Japan's premier steel producer, Nippon Steel, has revised its net profit outlook for the fiscal year ending in March upwards, following robust H1 results. This comes amid a tough Asian steel market environment, exacerbated by increased output and exports from China. The company now expects an annual net profit of 420 billion yen ($2.8 billion), a rise from its previous forecast of 400 billion yen and surpassing the LSEG poll's average estimate of 399 billion yen. However, this figure falls short of last year's profit of 694 billion yen.
Executive VP Takahiro Mori acknowledged the "unprecedentedly severe business environment" with looming recession threats in both Europe and the US. In response to these challenges, Nippon Steel has formulated strategies such as product differentiation, maintaining consistent production, and pursuing global growth.

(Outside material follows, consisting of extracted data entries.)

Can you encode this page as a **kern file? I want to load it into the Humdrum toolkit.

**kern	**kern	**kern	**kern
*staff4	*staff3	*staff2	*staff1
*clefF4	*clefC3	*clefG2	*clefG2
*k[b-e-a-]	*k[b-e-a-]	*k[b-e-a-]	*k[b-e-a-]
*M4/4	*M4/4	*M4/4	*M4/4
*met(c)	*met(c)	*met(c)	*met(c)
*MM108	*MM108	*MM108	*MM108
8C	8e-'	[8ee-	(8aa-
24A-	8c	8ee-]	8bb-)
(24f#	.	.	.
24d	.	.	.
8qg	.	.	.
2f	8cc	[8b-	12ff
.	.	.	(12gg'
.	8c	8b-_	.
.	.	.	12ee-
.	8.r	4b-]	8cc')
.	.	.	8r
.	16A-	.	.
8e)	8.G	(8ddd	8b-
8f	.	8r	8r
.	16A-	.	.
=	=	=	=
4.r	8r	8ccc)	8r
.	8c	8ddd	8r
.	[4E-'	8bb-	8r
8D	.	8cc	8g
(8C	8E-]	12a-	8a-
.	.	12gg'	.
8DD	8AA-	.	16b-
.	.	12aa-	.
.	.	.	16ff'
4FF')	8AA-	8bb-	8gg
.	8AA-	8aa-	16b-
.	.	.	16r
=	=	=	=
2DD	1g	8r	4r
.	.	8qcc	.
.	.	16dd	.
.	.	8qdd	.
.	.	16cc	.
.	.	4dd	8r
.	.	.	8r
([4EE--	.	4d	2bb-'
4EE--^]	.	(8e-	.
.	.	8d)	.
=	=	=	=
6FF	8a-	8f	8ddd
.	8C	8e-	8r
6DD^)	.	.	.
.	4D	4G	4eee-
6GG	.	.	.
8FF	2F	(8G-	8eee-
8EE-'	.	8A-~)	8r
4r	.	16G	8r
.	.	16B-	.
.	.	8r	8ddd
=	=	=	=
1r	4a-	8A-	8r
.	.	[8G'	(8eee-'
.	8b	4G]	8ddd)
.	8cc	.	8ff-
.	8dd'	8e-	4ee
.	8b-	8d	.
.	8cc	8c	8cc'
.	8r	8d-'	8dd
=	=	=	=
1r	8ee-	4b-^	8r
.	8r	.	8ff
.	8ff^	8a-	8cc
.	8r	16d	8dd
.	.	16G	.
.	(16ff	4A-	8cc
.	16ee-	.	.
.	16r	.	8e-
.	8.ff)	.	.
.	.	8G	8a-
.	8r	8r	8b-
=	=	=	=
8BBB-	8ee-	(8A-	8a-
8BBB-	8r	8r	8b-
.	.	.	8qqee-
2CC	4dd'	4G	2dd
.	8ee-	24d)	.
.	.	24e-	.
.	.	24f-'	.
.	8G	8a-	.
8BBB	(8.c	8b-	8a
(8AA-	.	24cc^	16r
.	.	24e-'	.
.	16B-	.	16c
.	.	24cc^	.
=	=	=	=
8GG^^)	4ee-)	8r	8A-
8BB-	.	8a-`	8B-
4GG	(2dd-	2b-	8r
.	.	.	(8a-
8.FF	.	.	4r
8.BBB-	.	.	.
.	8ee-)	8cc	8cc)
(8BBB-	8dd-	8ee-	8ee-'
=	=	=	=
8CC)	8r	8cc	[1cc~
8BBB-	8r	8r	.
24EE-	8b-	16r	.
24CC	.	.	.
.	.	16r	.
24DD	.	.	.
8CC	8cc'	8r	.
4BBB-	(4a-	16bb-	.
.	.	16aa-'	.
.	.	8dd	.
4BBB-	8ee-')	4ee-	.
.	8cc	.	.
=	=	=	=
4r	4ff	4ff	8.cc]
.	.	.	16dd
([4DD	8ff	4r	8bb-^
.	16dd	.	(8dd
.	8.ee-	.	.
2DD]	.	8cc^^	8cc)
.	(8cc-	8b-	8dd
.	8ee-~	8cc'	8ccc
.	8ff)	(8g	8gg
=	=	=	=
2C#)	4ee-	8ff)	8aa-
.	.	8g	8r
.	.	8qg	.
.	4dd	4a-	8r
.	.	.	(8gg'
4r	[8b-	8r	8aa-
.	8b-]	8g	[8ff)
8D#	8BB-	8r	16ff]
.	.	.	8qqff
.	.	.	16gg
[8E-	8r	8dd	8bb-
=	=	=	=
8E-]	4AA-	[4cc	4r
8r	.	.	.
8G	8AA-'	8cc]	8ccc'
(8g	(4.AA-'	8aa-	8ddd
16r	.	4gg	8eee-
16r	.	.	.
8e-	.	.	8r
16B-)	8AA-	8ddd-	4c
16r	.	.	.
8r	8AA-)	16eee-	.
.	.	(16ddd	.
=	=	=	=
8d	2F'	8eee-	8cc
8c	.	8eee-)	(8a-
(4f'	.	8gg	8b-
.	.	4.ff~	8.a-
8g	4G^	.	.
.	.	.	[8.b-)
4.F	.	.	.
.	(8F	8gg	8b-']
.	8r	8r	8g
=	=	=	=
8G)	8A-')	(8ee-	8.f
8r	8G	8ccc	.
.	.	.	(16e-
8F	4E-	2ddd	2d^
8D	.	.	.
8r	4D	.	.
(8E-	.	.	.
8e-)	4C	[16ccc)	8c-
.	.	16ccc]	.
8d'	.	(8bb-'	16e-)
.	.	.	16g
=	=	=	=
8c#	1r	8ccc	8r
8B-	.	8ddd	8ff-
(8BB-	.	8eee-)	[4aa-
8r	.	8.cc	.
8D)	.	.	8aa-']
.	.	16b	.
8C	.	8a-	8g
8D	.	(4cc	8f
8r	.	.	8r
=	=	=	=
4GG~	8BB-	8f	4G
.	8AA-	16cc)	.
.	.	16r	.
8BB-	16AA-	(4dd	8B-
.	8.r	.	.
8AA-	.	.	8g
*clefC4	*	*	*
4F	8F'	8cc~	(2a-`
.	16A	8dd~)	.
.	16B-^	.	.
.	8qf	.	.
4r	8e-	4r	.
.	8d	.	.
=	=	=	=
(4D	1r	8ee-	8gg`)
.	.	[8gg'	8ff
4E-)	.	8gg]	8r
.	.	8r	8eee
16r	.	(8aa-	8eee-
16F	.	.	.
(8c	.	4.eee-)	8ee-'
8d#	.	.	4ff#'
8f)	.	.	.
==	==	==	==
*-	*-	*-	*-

The steelmaker has been able to improve profitability through several reform measures. These include downsizing domestic facilities and modifying negotiations with key clients to quickly reflect changes in material costs. Despite a drop in H1 net profit by 19.4% to 300 billion yen, the company still managed to surpass its initial forecast of 200 billion yen, aided by lower-than-expected raw materials prices.
However, the company indicated that a potential surge in raw material prices could negatively impact H2 margins. In addition, Nippon Steel is in ongoing discussions with Teck Resources (NYSE:TECK) about investing in their coking coal unit, with a decision expected by the end of the year.